In 1962 she appeared in the Christmas pantomime, Saturmacnalia at the Citizens Theatre. Later, on two days’ notice, when a principal actress fell ill, she stepped in to a leading part in Live Like Pigs, her script cleverly concealed in the ragged costume but quickly discarded as her confidence grew.
Television followed, initially with one line as a postmistress in Dr Finlay’s Casebook, then spots in Hamish Macbeth and Taggart; she once memorably burst out of a huge birthday cake in a pin-stripe suit and fedora with a gun pretending to shoot her gangster son at his birthday party. She played Carla, an Italian café owner, in the early Scottish soap, Garnock Way, and much later, while in her eighties, she joined the original cast of River City as a foil to Johnny Beattie for six months.
Ida’s watchword was “truth”; she tried to find the truth in every script she read and in every character she played, and she instilled truth in other characters when directing.
On stage she played many iconic roles, including Mother Courage at The University Arts Theatre, for whom she directed an early ground-breaking production of Pinter’s The Homecoming to great acclaim.

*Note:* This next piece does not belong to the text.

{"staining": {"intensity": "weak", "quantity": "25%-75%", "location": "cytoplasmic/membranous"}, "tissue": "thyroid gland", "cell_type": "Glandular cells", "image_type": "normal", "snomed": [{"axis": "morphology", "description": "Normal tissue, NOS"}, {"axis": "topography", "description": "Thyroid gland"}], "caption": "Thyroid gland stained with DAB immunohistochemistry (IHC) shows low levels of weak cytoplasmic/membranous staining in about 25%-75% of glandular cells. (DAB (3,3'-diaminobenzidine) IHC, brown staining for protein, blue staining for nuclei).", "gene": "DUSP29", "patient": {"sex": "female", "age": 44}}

One of her great loves was her involvement with the inspiring triumvirate at the Citizens Theatre of Giles Havergal, Philip Prowse and Robert David MacDonald.
Ida was in many productions including Mother Courage where Glenda Jackson played the title part, and Schiller’s Mary Stuart, playing the maid to Ann Mitchell’s Mary. Amongst her work as a director was the first production at the Tron, Eine Kleine Nachmutze.
She played Sadie the tea-lady in the original production of John Byrne’s The Slab Boys along with Robbie Coltrane, Elaine Collins and Patrick Doyle, and as Mrs Culfeathers in the original production of Tony Roper’s The Steamie. Film credits include Passing Glory, Gillies MacKinnon’s National Film School graduation film.
She believed in good nutrition and keeping fit, even going to a weekly class till she was 99 and was frequently seen doing her “twice round” the pond at Rouken Glen Park.
She had a strong independent character, as many would attest, but was essentially a caring and understanding mother, grandmother, great-grandmother, aunt and friend. Her son Howard sadly pre-deceased her by 12 days.
She is survived by Peter, his wife Anne, six grandchildren and nine great grandchildren in Holland and Israel. She visited often up to the age of 99 but resolutely stayed at her own home till very recently, with regular visits from the family.